The Museum of Modern Art and Guggenheim settlements were reached in 2009, just before a trial was due to open. None of those settlements, all of them confidential, involved a transfer of ownership back to the heirs. As a portrait in pastel on paper, “Head of a Woman” is the least valuable of the five. The National Gallery has only displayed it twice.
The family’s restitution claim on a fifth work, Picasso’s “Madame Soler,” in the Bavarian State Paintings Collection in Germany, remains unsettled.
In 1920, Mendelssohn and Co. banded together with eight other German banks and founded BDO AG (known then as the Deutsche Waren-Treuhand-Aktiengesellschaft), which acted as a trust organization for foreign lenders. Felix Mendelssohn-Bartholdy was the co-chair of the Supervisory Board with Max Warburg. He was also a member of the Board of the Berlin Stock Exchange, and a well-known collector of modern art.
His prominence made him a special target for Nazi persecution of German Jews. The Nazis organized boycotts of Mendelssohn and Co. and excluded Mendelssohn-Bartholdy from important leadership positions. They forced him to forfeit land and the press branded him and his family enemies of the state. He fled his Berlin home under the threat of Nazi violence.

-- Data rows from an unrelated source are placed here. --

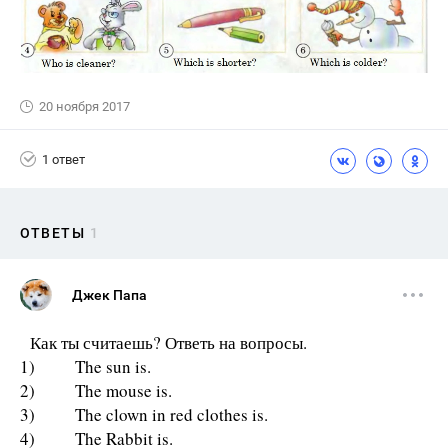
20 ноября 2017
1 ответ
ОТВЕТЫ
1
Джек Папа
Как ты считаешь? Ответь на вопросы.
1) The sun is.
2) The mouse is.
3) The clown in red clothes is.
4) The Rabbit is.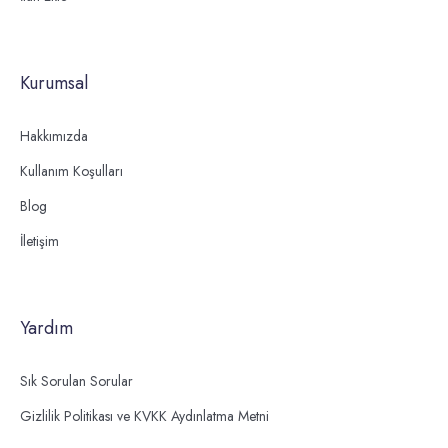
Kurumsal
Hakkımızda
Kullanım Koşulları
Blog
İletişim
Yardım
Sık Sorulan Sorular
Gizlilik Politikası ve KVKK Aydınlatma Metni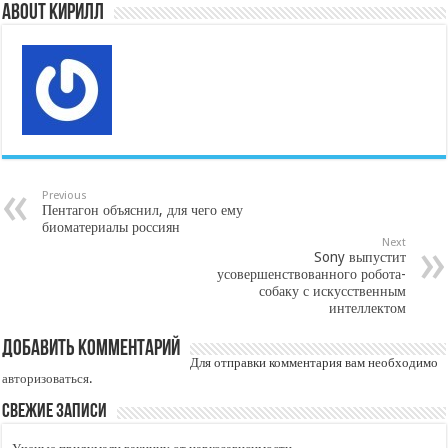
About Кирилл
Previous
Пентагон объяснил, для чего ему
биоматериалы россиян
Next
Sony выпустит
усовершенствованного робота-
собаку с искусственным
интеллектом
Добавить комментарий
Для отправки комментария вам необходимо
авторизоваться
.
Свежие записи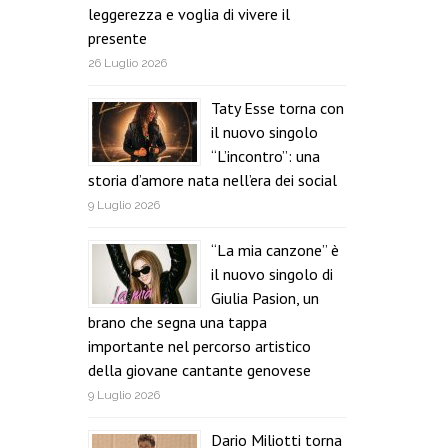
leggerezza e voglia di vivere il
presente
26 Luglio 2026
Taty Esse torna con
il nuovo singolo
“L’incontro”: una
storia d’amore nata nell’era dei social
9 Luglio 2026
“La mia canzone” è
il nuovo singolo di
Giulia Pasion, un
brano che segna una tappa
importante nel percorso artistico
della giovane cantante genovese
9 Luglio 2026
Dario Miliotti torna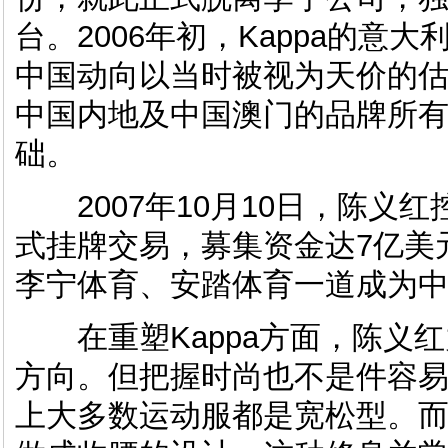
台。2006年初，Kappa的意大
中国动向以当时被视为天价的估值
中国内地及中国澳门的品牌所有权
础。
2007年10月10日，陈义
式挂牌交易，募集资金达7亿美
李宁体育、安踏体育一道成为
在重塑Kappa方面，陈义红力
方向。但把握时尚也不是件容
上大多数运动服都是宽松型。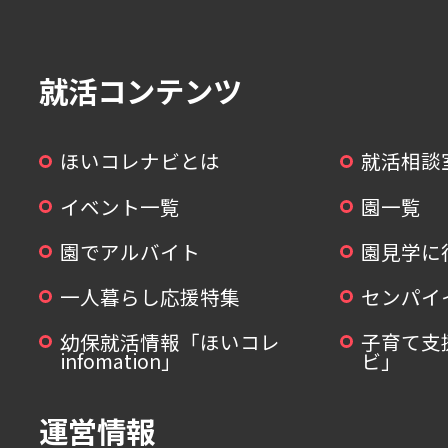
就活コンテンツ
ほいコレナビとは
就活相談
イベント一覧
園一覧
園でアルバイト
園見学に
一人暮らし応援特集
センパイ
幼保就活情報「ほいコレ
子育て支
infomation」
ビ」
運営情報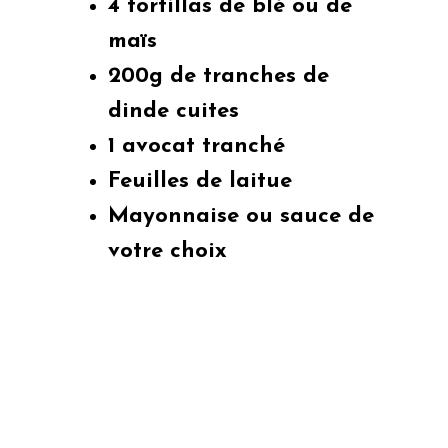
4 tortillas de blé ou de
maïs
200g de tranches de
dinde cuites
1 avocat tranché
Feuilles de laitue
Mayonnaise ou sauce de
votre choix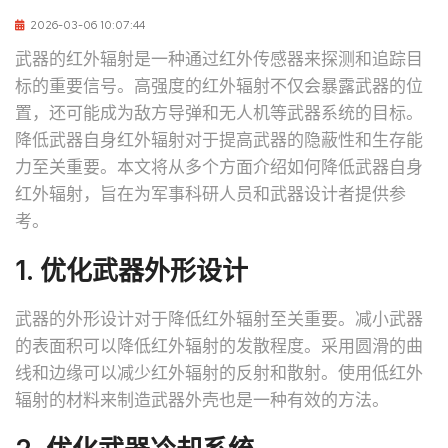
2026-03-06 10:07:44
武器的红外辐射是一种通过红外传感器来探测和追踪目
标的重要信号。高强度的红外辐射不仅会暴露武器的位
置，还可能成为敌方导弹和无人机等武器系统的目标。
降低武器自身红外辐射对于提高武器的隐蔽性和生存能
力至关重要。本文将从多个方面介绍如何降低武器自身
红外辐射，旨在为军事科研人员和武器设计者提供参
考。
1. 优化武器外形设计
武器的外形设计对于降低红外辐射至关重要。减小武器
的表面积可以降低红外辐射的发散程度。采用圆滑的曲
线和边缘可以减少红外辐射的反射和散射。使用低红外
辐射的材料来制造武器外壳也是一种有效的方法。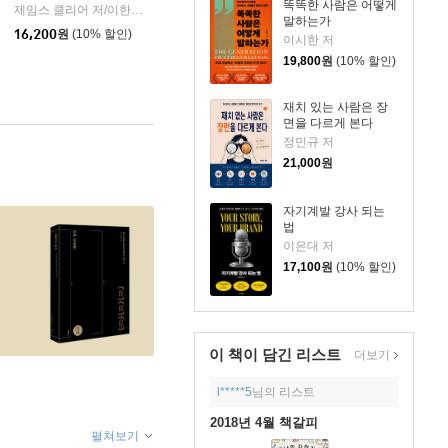
션)
똑똑한 사람은 어떻게
제임스 클리어 저/이한이 역
비즈니스북스
|
말하는가
16,200
원
(10% 할인)
이시한 저
19,800
원
(10% 할인)
재치 있는 사람은 장
면을 다르게 본다
정민규 저
21,000
원
자기계발 강사 되는
법
이은대 저
17,100
원
(10% 할인)
이 책이 담긴
리스트
더보기
l*****5
님의 리스트
2018년 4월 책갈피
펼쳐보기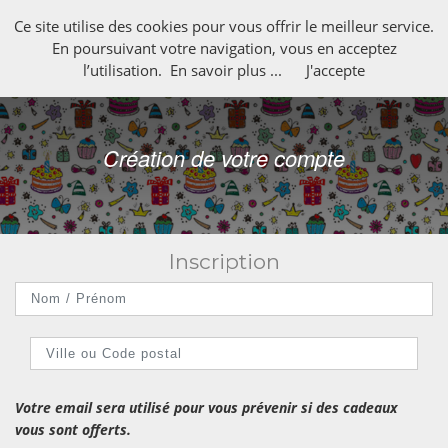
Ce site utilise des cookies pour vous offrir le meilleur service.
En poursuivant votre navigation, vous en acceptez
l’utilisation.
En savoir plus ...
J'accepte
Création de votre compte
Inscription
Votre email sera utilisé pour vous prévenir si des cadeaux
vous sont offerts.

From 1932 to 1934, according to Byrne Jr., his income plummeted by 86 percent as Hitler rose to power, and he made the decision to liquidate his art collection. He gave five Picassos on consignment to Justin K. Thannhauser, who sent them to a commercial exhibition in Buenos Aires. They failed to sell there and were sent back to Berlin, where Thannhauser purchased them from Mendelssohn-Bartholdy in 1934.
On May 10, 1935, Mendelssohn-Bartholdy died of a heart attack. The family bank was “aryanised” — transferred to non-Jewish ownership — in 1938.